» TO DO: Copy verbatim the lines in the records starting at the line that contains "In den Warenkorb" and ending at the line that contains "164,00 € / l", including both of those lines.

Source records:
────────────────
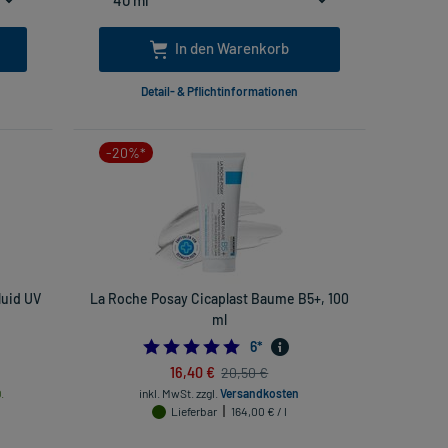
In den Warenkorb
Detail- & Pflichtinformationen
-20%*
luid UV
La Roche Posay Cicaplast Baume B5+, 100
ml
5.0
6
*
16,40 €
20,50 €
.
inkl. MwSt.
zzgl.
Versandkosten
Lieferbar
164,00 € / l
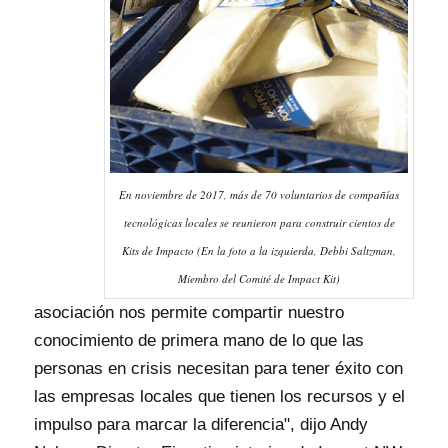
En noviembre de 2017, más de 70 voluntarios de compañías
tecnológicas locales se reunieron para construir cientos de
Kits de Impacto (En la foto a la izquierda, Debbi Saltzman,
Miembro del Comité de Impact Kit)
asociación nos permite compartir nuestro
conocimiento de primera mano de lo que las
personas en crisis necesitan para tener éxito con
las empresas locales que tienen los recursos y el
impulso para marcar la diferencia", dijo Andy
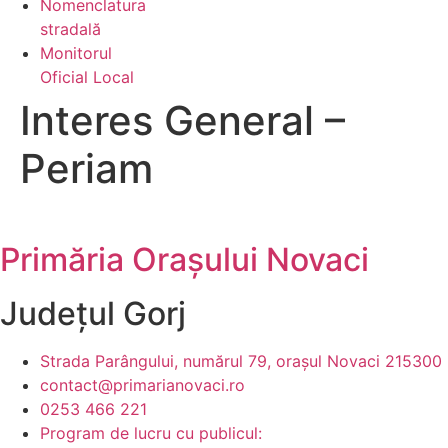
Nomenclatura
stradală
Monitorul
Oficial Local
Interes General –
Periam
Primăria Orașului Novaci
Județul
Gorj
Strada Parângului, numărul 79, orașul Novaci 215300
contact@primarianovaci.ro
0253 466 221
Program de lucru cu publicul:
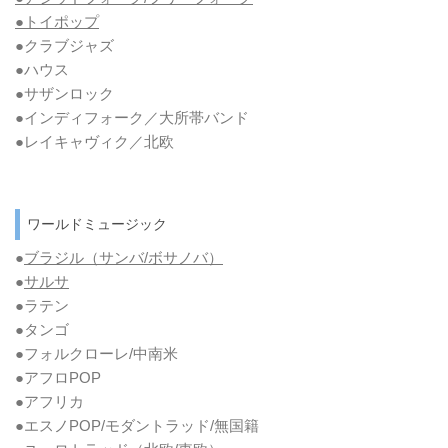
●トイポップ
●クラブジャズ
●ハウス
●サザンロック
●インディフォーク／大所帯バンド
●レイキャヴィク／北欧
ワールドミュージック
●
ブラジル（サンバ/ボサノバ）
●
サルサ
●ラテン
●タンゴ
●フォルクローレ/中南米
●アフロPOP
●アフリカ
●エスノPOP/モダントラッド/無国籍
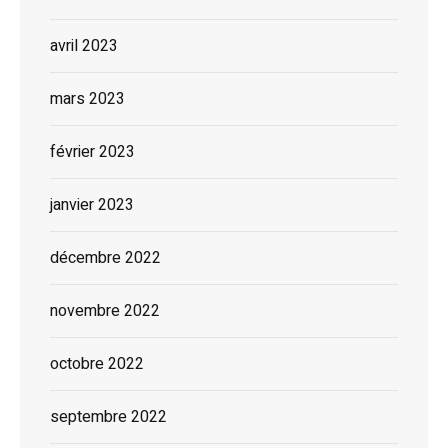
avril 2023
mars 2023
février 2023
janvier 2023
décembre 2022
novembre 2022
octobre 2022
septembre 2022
────────────────
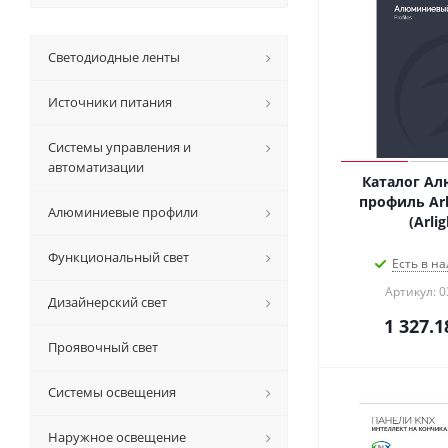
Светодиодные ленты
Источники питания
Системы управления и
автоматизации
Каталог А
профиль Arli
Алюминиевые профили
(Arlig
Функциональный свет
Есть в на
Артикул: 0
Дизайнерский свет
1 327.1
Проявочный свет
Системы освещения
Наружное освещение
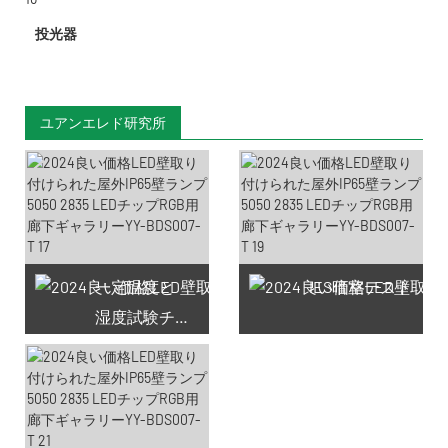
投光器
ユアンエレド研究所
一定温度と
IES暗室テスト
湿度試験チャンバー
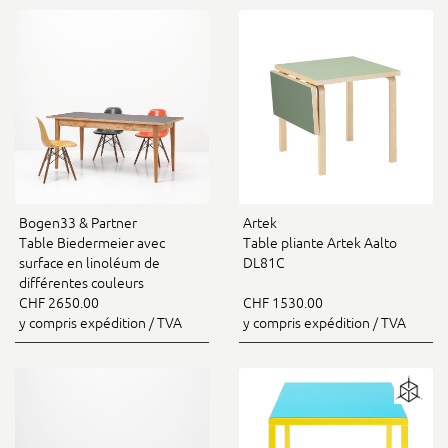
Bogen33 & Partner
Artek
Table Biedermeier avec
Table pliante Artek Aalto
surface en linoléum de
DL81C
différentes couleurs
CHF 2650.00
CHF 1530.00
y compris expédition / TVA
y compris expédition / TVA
────────────────
» RESPONSE BOX:
In den Warenkorb
Detail- & Pflichtinformationen
-20%*
luid UV
La Roche Posay Cicaplast Baume B5+, 100
ml
5.0
6
*
16,40 €
20,50 €
.
inkl. MwSt.
zzgl.
Versandkosten
Lieferbar
164,00 € / l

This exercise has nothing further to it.